Jakarta, DKI Jakarta - Senin, 11 Agustus 2025 – Polemik penarikan royalti musik yang belakangan ramai di Indonesia turut mengundang perhatian musisi senior Ikang Fawzi. Ia menilai, permasalahan ini bermuara pada kinerja Lembaga Manajemen Kolektif Nasional (LMKN) yang dinilai masih kurang transparan dan belum sepenuhnya profesional.
Menurut Ikang, lembaga pengelola royalti seharusnya mampu menjalankan tugas secara terbuka, terukur, dan komunikatif, sehingga konflik dengan pengguna komersial bisa dihindari.
“Kalau profesional, digital, dan transparan, nggak akan terjadi kisruh seperti ini,” kata Ikang dalam keterangannya, Minggu (10/8/2025).
Musik Harus Menyenangkan, Bukan Jadi Sumber Perselisihan
Bagi pelantun Preman itu, musik adalah medium kebahagiaan. Ia menyayangkan bila karya seni justru memicu ketegangan akibat masalah administratif.
“Musik itu bikin happy kalau nggak ada yang salah,” tegasnya.
Ikang juga menegaskan bahwa royalti merupakan hak yang wajib dihargai. Ia memberi perumpamaan, “Orang ke WC saja bayar, apalagi ciptaan orang. Tapi tarifnya harus adil dan komunikasinya elegan.”

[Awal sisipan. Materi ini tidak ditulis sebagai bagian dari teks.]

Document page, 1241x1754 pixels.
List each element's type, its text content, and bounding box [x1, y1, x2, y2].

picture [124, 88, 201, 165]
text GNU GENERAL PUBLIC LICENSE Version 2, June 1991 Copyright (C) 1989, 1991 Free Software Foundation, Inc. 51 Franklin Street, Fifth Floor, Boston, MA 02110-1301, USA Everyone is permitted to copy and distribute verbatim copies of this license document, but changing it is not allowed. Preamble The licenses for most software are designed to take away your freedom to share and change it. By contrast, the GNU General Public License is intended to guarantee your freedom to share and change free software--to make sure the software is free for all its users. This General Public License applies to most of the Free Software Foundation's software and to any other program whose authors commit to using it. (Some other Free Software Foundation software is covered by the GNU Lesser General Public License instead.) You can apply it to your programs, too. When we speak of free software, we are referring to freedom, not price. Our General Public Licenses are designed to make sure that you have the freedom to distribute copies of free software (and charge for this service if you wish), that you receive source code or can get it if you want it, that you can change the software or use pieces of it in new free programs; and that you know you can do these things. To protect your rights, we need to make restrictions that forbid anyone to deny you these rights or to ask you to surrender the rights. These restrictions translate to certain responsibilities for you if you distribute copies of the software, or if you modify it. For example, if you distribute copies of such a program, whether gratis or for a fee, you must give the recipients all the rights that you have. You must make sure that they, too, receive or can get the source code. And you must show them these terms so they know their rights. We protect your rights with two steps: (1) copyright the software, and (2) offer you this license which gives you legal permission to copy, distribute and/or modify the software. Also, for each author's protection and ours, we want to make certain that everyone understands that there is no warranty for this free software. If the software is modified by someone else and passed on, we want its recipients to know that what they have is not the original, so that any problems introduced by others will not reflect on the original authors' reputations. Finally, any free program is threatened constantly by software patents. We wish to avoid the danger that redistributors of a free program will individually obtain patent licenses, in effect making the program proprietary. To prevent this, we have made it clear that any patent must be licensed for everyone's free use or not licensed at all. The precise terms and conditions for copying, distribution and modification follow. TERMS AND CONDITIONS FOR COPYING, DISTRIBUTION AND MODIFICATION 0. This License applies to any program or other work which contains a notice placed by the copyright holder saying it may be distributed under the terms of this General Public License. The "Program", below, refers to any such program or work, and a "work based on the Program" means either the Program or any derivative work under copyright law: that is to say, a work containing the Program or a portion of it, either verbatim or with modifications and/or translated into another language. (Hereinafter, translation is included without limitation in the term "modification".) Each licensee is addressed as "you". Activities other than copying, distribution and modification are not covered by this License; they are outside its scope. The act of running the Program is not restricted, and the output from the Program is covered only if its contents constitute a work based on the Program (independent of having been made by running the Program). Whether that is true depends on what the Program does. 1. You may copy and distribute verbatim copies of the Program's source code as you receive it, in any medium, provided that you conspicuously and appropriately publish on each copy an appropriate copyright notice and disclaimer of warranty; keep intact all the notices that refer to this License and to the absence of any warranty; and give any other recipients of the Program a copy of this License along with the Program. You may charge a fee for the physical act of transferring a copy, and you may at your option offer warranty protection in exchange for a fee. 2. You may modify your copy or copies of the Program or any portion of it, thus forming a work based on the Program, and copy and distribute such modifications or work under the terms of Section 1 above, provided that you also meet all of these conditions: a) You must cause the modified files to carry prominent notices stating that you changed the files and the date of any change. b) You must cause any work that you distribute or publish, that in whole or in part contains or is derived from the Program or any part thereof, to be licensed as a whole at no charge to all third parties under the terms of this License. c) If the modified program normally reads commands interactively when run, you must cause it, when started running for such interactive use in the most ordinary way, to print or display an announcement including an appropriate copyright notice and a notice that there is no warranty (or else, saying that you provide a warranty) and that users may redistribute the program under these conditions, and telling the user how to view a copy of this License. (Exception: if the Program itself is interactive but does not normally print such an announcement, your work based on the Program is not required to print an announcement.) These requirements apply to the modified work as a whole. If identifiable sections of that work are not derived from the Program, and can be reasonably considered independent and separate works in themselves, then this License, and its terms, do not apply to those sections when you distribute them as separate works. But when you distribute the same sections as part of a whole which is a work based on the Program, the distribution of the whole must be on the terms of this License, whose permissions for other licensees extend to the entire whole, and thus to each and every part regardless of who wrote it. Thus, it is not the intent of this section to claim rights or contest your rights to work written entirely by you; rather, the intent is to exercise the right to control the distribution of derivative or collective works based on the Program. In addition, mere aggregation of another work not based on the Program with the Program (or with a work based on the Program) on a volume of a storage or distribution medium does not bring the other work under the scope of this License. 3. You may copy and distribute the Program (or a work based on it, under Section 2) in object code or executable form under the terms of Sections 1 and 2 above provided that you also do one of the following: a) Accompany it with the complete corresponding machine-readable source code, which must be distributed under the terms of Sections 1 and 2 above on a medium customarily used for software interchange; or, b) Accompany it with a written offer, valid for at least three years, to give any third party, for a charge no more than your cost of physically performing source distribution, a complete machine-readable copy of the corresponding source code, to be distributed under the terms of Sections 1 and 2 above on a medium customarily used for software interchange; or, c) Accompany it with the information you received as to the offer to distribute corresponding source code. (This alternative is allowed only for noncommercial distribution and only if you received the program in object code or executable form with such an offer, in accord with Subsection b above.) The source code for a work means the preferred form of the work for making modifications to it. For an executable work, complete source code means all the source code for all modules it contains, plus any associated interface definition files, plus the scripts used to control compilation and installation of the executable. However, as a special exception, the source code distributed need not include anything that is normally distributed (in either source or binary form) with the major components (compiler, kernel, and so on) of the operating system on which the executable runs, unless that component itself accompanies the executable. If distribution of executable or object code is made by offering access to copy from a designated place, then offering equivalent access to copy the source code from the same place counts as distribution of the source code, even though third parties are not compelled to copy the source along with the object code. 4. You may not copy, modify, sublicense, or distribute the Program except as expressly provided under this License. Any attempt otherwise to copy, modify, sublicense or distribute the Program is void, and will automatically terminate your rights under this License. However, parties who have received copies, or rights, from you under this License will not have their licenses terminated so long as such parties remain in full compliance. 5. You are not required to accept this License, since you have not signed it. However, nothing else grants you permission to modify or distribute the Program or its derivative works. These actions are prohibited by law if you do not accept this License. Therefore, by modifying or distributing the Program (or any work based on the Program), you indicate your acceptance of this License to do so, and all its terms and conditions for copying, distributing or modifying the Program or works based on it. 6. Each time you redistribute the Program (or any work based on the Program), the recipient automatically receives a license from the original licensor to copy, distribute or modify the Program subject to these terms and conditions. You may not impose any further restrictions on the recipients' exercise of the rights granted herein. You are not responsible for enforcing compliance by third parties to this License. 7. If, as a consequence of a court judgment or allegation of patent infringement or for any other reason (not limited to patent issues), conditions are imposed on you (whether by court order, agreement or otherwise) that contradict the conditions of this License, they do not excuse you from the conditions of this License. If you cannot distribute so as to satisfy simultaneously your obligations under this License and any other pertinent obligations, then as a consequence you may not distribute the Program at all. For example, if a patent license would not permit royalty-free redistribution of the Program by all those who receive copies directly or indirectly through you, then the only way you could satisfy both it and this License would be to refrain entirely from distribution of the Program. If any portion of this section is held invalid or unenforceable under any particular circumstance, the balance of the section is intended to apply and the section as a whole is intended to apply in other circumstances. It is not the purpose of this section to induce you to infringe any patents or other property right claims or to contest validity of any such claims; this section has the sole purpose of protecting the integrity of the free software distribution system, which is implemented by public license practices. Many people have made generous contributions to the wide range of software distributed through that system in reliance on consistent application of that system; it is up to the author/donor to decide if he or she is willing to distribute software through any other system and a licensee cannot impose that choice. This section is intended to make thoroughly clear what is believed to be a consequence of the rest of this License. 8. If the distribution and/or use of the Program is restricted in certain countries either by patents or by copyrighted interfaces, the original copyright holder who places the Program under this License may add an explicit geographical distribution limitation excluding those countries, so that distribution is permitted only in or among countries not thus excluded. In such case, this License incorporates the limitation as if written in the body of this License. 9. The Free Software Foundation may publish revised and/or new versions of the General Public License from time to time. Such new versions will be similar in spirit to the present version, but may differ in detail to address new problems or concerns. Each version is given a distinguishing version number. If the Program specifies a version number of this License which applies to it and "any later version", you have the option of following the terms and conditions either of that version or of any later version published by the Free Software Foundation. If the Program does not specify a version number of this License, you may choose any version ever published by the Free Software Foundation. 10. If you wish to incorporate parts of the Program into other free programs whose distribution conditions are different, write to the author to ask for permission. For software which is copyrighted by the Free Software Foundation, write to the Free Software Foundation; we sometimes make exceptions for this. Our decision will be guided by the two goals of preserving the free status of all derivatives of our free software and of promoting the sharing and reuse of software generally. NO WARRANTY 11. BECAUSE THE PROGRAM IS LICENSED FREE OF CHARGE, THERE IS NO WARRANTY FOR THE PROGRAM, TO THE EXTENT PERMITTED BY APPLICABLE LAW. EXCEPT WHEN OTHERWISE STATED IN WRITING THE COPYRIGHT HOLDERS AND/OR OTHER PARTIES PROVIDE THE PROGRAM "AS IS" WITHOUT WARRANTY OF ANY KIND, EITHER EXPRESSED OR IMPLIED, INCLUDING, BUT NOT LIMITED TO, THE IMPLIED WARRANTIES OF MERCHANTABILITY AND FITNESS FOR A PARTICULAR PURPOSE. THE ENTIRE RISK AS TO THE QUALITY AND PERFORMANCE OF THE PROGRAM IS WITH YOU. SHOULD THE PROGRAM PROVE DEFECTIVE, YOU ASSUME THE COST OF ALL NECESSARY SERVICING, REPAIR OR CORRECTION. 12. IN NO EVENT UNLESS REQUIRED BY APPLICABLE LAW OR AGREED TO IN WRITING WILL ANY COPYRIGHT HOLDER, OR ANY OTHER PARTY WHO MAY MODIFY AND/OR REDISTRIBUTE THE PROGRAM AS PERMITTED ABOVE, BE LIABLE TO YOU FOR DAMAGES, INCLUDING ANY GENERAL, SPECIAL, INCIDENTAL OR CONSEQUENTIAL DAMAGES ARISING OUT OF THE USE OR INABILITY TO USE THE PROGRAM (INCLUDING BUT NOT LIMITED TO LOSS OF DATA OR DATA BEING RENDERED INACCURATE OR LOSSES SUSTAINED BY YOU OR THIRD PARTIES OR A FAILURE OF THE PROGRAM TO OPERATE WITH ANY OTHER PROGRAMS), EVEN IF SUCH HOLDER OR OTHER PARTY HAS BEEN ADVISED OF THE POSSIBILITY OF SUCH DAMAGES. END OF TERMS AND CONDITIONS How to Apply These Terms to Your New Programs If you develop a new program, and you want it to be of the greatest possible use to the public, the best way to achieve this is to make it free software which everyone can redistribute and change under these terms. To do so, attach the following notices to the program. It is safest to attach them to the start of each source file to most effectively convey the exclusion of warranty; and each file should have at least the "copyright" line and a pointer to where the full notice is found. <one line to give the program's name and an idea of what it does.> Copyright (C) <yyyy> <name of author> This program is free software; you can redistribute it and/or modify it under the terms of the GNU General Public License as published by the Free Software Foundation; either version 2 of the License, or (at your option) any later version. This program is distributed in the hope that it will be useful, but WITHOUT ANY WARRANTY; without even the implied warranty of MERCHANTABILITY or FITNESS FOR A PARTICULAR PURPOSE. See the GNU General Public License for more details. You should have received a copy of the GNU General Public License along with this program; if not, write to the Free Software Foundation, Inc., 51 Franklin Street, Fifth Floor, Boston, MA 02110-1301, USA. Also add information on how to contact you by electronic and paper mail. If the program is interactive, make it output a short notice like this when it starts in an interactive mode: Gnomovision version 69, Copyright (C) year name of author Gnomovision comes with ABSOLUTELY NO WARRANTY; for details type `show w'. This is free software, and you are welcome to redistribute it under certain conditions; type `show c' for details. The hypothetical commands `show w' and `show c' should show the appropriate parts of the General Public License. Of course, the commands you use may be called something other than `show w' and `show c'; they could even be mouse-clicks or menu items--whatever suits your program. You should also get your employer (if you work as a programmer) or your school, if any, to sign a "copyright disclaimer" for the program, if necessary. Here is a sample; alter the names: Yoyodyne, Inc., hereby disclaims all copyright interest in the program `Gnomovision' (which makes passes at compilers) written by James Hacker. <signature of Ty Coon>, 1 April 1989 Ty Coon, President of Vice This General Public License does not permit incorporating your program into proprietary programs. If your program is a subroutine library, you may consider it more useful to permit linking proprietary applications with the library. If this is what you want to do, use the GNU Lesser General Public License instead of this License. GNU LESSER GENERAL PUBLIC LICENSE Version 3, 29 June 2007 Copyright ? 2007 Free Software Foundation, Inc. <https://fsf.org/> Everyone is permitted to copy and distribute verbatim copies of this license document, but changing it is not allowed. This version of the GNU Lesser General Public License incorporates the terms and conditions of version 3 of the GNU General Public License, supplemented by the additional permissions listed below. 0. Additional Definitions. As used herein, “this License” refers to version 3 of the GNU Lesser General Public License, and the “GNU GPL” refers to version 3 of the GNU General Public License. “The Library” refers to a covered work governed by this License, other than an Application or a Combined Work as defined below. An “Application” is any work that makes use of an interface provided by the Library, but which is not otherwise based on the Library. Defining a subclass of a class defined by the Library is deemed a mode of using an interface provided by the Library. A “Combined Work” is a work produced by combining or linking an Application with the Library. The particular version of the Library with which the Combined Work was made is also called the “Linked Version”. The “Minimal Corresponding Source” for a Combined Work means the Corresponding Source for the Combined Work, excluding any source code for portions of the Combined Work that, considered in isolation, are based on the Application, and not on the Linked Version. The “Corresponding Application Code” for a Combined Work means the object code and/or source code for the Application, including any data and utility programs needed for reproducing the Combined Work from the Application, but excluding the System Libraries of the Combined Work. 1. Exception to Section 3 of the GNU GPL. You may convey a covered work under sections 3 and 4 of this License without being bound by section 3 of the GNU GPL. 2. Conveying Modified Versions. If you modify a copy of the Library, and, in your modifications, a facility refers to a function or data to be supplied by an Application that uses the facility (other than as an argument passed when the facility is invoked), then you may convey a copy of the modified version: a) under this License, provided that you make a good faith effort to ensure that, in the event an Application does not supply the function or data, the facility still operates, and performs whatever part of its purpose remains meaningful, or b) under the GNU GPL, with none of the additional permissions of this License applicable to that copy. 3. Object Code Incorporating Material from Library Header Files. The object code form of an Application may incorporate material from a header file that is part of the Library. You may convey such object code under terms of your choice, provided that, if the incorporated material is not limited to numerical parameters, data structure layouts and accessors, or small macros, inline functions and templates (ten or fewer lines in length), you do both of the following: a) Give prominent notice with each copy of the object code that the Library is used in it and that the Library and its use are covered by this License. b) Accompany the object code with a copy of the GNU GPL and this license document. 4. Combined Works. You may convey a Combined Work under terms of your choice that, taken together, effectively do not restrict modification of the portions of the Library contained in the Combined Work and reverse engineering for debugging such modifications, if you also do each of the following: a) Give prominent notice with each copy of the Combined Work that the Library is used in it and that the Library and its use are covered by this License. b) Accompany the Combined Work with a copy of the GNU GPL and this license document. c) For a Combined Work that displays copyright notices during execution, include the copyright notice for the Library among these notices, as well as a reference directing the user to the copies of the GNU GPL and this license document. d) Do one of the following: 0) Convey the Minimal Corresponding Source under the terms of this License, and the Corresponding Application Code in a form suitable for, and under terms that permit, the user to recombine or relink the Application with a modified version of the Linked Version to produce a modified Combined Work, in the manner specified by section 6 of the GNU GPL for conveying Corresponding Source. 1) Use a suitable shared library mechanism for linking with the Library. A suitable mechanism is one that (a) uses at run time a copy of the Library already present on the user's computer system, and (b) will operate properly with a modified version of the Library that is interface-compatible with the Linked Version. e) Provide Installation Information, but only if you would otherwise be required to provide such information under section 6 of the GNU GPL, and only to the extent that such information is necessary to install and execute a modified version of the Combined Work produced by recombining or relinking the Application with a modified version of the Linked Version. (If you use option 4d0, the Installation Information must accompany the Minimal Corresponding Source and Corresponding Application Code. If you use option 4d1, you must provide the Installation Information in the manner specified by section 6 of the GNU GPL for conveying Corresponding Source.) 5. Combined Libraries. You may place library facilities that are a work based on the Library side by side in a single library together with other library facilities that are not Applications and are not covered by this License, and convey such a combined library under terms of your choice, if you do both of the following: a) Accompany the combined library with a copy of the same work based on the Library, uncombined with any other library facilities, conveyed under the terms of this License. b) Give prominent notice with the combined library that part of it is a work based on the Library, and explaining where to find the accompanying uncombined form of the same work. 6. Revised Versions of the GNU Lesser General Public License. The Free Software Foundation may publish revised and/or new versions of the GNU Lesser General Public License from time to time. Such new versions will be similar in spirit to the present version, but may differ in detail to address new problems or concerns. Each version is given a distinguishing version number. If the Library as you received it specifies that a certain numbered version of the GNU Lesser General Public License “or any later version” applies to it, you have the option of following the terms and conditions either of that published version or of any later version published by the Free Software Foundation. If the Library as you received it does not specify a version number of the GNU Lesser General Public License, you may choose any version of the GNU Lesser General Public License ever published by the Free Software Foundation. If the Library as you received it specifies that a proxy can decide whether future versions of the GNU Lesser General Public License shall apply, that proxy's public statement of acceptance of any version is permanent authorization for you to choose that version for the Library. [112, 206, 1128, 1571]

LMKN Perlu Perbaiki Pendekatan
Berdasarkan UU Nomor 28 Tahun 2014 tentang Hak Cipta, LMKN bertugas menarik dan menyalurkan royalti dari pihak-pihak yang memanfaatkan musik secara komersial, seperti hotel, restoran, kafe, dan penyelenggara konser.
Namun, Ikang menilai metode penarikan dan pendekatan terhadap para pelaku usaha sering kali membuat suasana tegang.
“Aku nggak punya hak buat malak orang. Kalau caranya begitu, ya nggak nyaman,” ujarnya.
Ikang berharap pemerintah meninjau ulang kebijakan royalti agar sejalan dengan perkembangan industri musik digital. Ia juga mendorong LMKN memperkuat tata kelola, pendataan, serta komunikasi yang lebih humanis.
“Kalau semuanya rapi, musisi senang, pelaku usaha nyaman, dan industri musik bisa maju,” pungkasnya.